Not surprisingly, the effects of the current economic recession on risk and risk management dominated the agenda. Managing change is a daily necessity in the crisis.

Not surprisingly, the effects of the current economic recession on risk and risk management dominated the agenda at this discussion in May. Some participants were concerned that governments were fighting the recession with the weapons that had caused it – notably making ‘cheap’ money available to encourage spending and stimulate recovery.

However, there was general agreement that this particular risk event has an upside for companies that are well capitalised, in that they can gain a competitive advantage over their less well capitalised or more risk averse peers in terms of acquisitions and expansion into new areas. For others, sensible cost cutting seems to be the answer for survival, provided it can be done in a way that does not jeopardise the future of the business.

Opinion was divided as to whether more regulation was the answer to preventing the kind of actions that led to the recession in the first place. The downside of more stringent regulation is that it can over-burden SMEs, who make a very significant contribution to most

European countries’ economies. But all participants agreed that good management and their improved understanding of risks were key in helping businesses not simply to recover but also to recover in a way that would leave them fitter to take advantage of post-recession opportunities. In terms of the risk manager’s role, this means communicating the right information at board level.

There was concern that governments are bailing out large organisations at the expense of SMEs – and more concern too that whistle blowing does not reap its just rewards. ‘Nobody likes the bad guy complaining about the risks,’ said one participant.

At a time when public confidence is key to an organisation’s survival, the media also came in for some criticism. Is the power of the press too great? And could its focus on the next ‘sexy’ risk issue encourage companies to ignore historic risks, even though they have not lessened in importance? A long-term perspective remains valid.

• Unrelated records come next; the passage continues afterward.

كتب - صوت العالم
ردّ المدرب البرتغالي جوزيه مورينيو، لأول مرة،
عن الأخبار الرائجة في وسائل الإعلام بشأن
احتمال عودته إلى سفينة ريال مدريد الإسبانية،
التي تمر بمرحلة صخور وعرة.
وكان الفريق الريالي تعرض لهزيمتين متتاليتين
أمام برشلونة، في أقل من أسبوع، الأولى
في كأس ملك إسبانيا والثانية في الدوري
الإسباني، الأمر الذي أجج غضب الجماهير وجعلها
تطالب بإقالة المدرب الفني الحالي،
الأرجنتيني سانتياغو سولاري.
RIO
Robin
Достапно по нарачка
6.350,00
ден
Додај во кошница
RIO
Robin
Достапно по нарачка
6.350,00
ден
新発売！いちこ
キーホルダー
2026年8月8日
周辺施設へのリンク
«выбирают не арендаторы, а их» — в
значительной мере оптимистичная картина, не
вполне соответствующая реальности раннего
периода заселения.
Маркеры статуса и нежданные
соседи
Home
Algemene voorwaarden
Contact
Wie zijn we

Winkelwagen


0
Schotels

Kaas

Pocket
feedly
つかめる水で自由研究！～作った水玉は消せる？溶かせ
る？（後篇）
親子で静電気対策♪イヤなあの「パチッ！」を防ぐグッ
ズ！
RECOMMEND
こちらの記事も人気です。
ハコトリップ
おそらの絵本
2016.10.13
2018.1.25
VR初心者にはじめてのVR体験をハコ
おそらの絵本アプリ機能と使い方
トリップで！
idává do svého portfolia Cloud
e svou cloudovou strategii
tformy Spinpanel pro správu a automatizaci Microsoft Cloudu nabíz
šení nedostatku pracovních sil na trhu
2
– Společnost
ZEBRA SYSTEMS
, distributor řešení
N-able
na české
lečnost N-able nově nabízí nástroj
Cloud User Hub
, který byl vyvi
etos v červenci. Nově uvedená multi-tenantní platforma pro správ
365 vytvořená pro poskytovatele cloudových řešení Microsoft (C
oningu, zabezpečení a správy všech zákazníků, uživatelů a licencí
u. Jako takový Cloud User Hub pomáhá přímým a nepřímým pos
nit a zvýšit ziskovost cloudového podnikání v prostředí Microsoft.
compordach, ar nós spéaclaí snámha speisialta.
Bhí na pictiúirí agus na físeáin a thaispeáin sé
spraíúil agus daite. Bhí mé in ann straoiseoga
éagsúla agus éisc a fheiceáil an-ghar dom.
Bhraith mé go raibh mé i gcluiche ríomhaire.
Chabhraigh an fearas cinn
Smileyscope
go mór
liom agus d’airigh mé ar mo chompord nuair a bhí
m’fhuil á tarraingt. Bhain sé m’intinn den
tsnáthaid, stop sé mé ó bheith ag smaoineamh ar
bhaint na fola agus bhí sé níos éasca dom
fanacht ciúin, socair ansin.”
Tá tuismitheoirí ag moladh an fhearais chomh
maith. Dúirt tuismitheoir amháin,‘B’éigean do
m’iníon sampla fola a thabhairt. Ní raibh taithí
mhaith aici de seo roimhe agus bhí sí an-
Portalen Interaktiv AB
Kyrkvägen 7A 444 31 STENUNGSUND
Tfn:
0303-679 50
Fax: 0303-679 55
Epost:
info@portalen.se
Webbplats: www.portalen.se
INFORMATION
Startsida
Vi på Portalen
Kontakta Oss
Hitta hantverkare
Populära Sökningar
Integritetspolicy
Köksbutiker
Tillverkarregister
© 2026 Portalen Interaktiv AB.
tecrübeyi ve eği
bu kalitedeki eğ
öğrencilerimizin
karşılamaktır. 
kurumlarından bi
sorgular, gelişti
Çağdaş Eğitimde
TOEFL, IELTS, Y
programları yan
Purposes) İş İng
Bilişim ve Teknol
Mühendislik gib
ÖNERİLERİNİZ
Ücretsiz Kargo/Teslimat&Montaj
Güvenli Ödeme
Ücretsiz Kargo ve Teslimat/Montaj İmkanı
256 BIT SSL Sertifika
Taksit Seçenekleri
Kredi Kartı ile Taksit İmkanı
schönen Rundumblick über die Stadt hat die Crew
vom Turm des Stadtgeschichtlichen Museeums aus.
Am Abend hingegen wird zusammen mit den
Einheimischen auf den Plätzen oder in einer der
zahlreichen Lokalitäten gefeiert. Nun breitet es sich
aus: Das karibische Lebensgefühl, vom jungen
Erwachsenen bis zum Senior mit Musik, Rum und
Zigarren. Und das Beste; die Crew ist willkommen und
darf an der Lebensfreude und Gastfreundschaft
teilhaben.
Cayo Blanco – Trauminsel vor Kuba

Managing change is a daily necessity in the crisis and, for organisations to do this effectively, risk managers need the ear of their senior management. ‘Trying to discuss the downside is still an issue,’ said one participant. Companies also need to be flexible and willing to divert resources to exploit new and potentially lucrative areas – provided that they have people who understand these new markets. The meeting concluded with a discussion of the insurance market and the likely effects of the current economic climate on future premium rates.